**Instructions to follow**
The answer must consist of each line below that contains the string "receipt".

********************

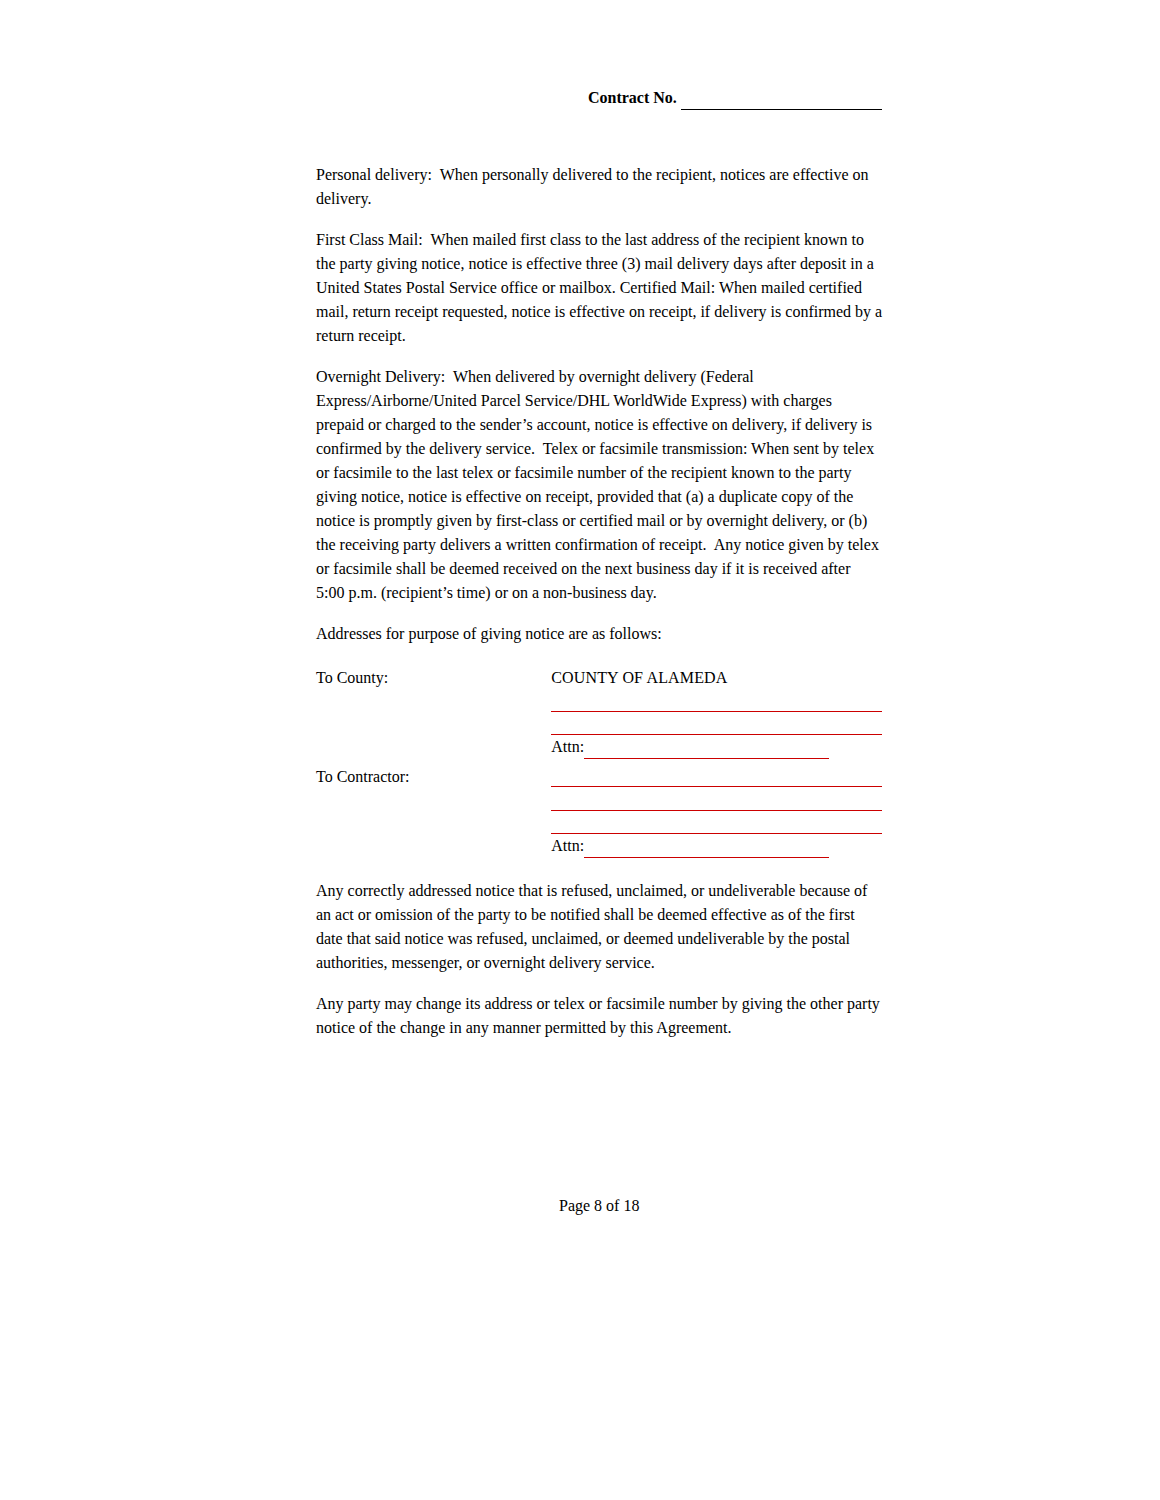Contract No.
Personal delivery: When personally delivered to the recipient, notices are effective on delivery.
First Class Mail: When mailed first class to the last address of the recipient known to the party giving notice, notice is effective three (3) mail delivery days after deposit in a United States Postal Service office or mailbox. Certified Mail: When mailed certified mail, return receipt requested, notice is effective on receipt, if delivery is confirmed by a return receipt.
Overnight Delivery: When delivered by overnight delivery (Federal Express/Airborne/United Parcel Service/DHL WorldWide Express) with charges prepaid or charged to the sender’s account, notice is effective on delivery, if delivery is confirmed by the delivery service. Telex or facsimile transmission: When sent by telex or facsimile to the last telex or facsimile number of the recipient known to the party giving notice, notice is effective on receipt, provided that (a) a duplicate copy of the notice is promptly given by first-class or certified mail or by overnight delivery, or (b) the receiving party delivers a written confirmation of receipt. Any notice given by telex or facsimile shall be deemed received on the next business day if it is received after 5:00 p.m. (recipient’s time) or on a non-business day.
Addresses for purpose of giving notice are as follows:
| To County: | COUNTY OF ALAMEDA |
| | Attn: |
| To Contractor: | |
| | Attn: |
Any correctly addressed notice that is refused, unclaimed, or undeliverable because of an act or omission of the party to be notified shall be deemed effective as of the first date that said notice was refused, unclaimed, or deemed undeliverable by the postal authorities, messenger, or overnight delivery service.
Any party may change its address or telex or facsimile number by giving the other party notice of the change in any manner permitted by this Agreement.
Page 8 of 18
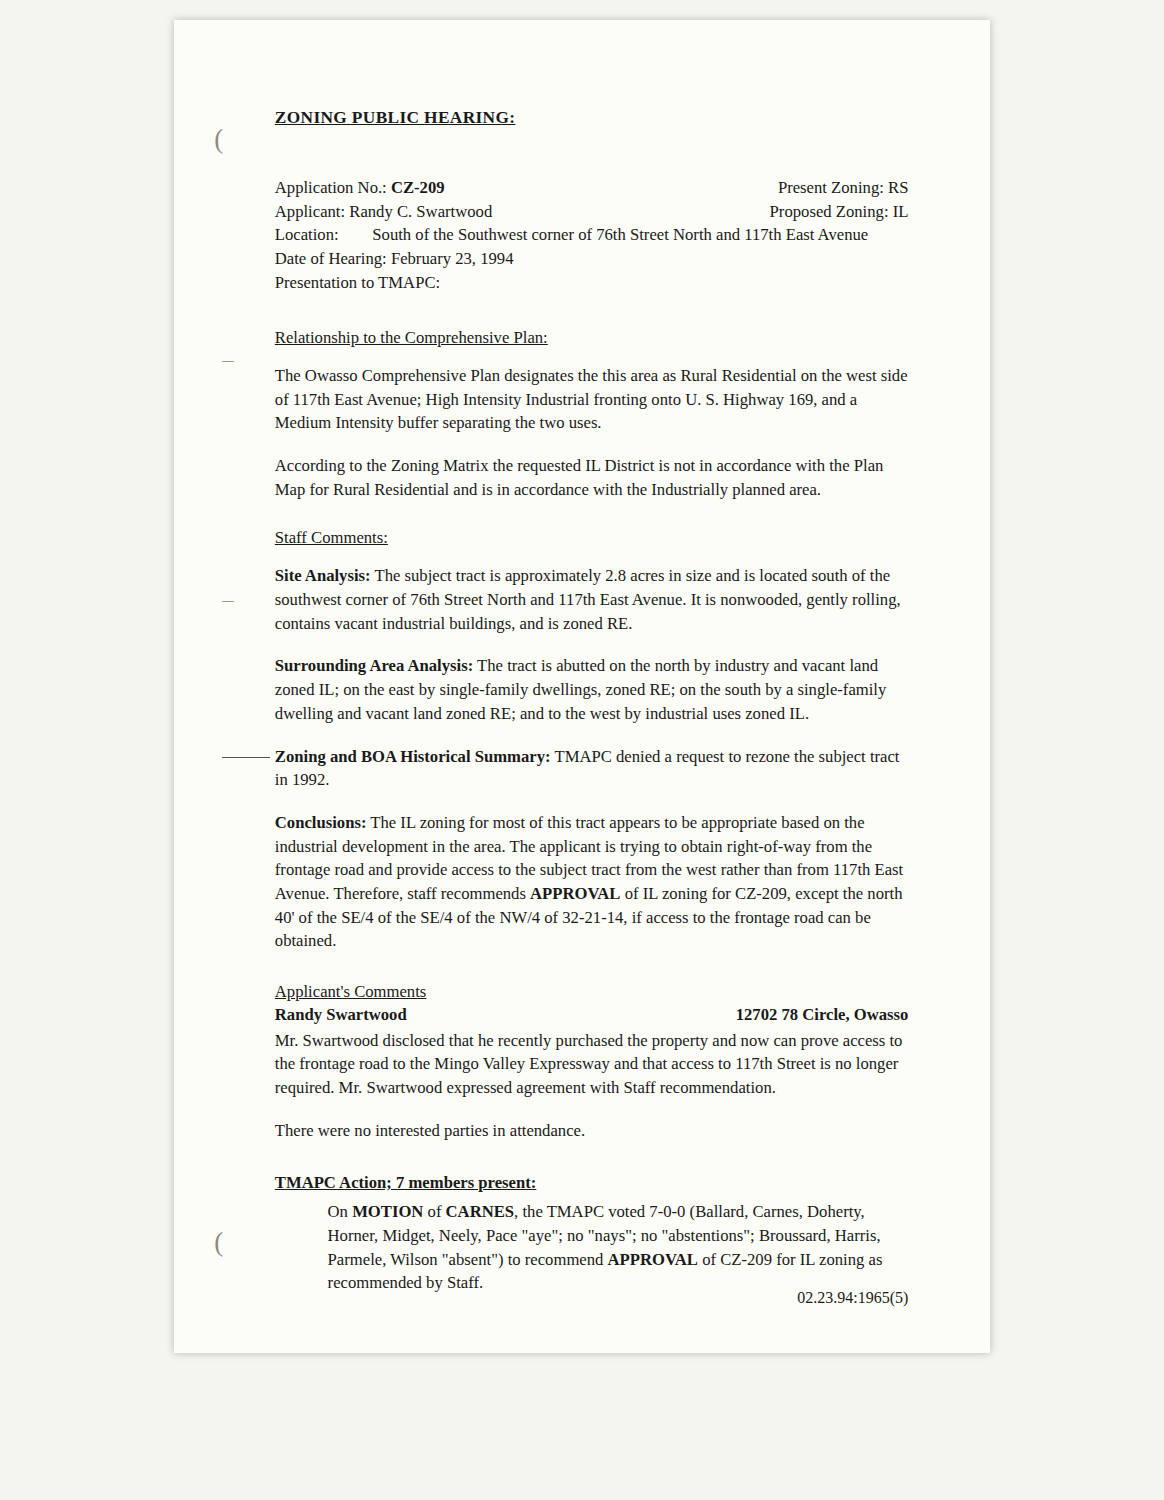( (
ZONING PUBLIC HEARING:
Application No.: CZ-209
Present Zoning: RS
Applicant: Randy C. Swartwood
Proposed Zoning: IL
Location: South of the Southwest corner of 76th Street North and 117th East Avenue
Date of Hearing: February 23, 1994
Presentation to TMAPC:
Relationship to the Comprehensive Plan:
The Owasso Comprehensive Plan designates the this area as Rural Residential on the west side of 117th East Avenue; High Intensity Industrial fronting onto U. S. Highway 169, and a Medium Intensity buffer separating the two uses.
According to the Zoning Matrix the requested IL District is not in accordance with the Plan Map for Rural Residential and is in accordance with the Industrially planned area.
Staff Comments:
Site Analysis: The subject tract is approximately 2.8 acres in size and is located south of the southwest corner of 76th Street North and 117th East Avenue. It is nonwooded, gently rolling, contains vacant industrial buildings, and is zoned RE.
Surrounding Area Analysis: The tract is abutted on the north by industry and vacant land zoned IL; on the east by single-family dwellings, zoned RE; on the south by a single-family dwelling and vacant land zoned RE; and to the west by industrial uses zoned IL.
Zoning and BOA Historical Summary: TMAPC denied a request to rezone the subject tract in 1992.
Conclusions: The IL zoning for most of this tract appears to be appropriate based on the industrial development in the area. The applicant is trying to obtain right-of-way from the frontage road and provide access to the subject tract from the west rather than from 117th East Avenue. Therefore, staff recommends APPROVAL of IL zoning for CZ-209, except the north 40' of the SE/4 of the SE/4 of the NW/4 of 32-21-14, if access to the frontage road can be obtained.
Applicant's Comments
Randy Swartwood 12702 78 Circle, Owasso
Mr. Swartwood disclosed that he recently purchased the property and now can prove access to the frontage road to the Mingo Valley Expressway and that access to 117th Street is no longer required. Mr. Swartwood expressed agreement with Staff recommendation.
There were no interested parties in attendance.
TMAPC Action; 7 members present:
On MOTION of CARNES, the TMAPC voted 7-0-0 (Ballard, Carnes, Doherty, Horner, Midget, Neely, Pace "aye"; no "nays"; no "abstentions"; Broussard, Harris, Parmele, Wilson "absent") to recommend APPROVAL of CZ-209 for IL zoning as recommended by Staff.
02.23.94:1965(5)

********************

**Solution to this problem**
First Class Mail: When mailed first class to the last address of the recipient known to the party giving notice, notice is effective three (3) mail delivery days after deposit in a United States Postal Service office or mailbox. Certified Mail: When mailed certified mail, return receipt requested, notice is effective on receipt, if delivery is confirmed by a return receipt.
Overnight Delivery: When delivered by overnight delivery (Federal Express/Airborne/United Parcel Service/DHL WorldWide Express) with charges prepaid or charged to the sender’s account, notice is effective on delivery, if delivery is confirmed by the delivery service. Telex or facsimile transmission: When sent by telex or facsimile to the last telex or facsimile number of the recipient known to the party giving notice, notice is effective on receipt, provided that (a) a duplicate copy of the notice is promptly given by first-class or certified mail or by overnight delivery, or (b) the receiving party delivers a written confirmation of receipt. Any notice given by telex or facsimile shall be deemed received on the next business day if it is received after 5:00 p.m. (recipient’s time) or on a non-business day.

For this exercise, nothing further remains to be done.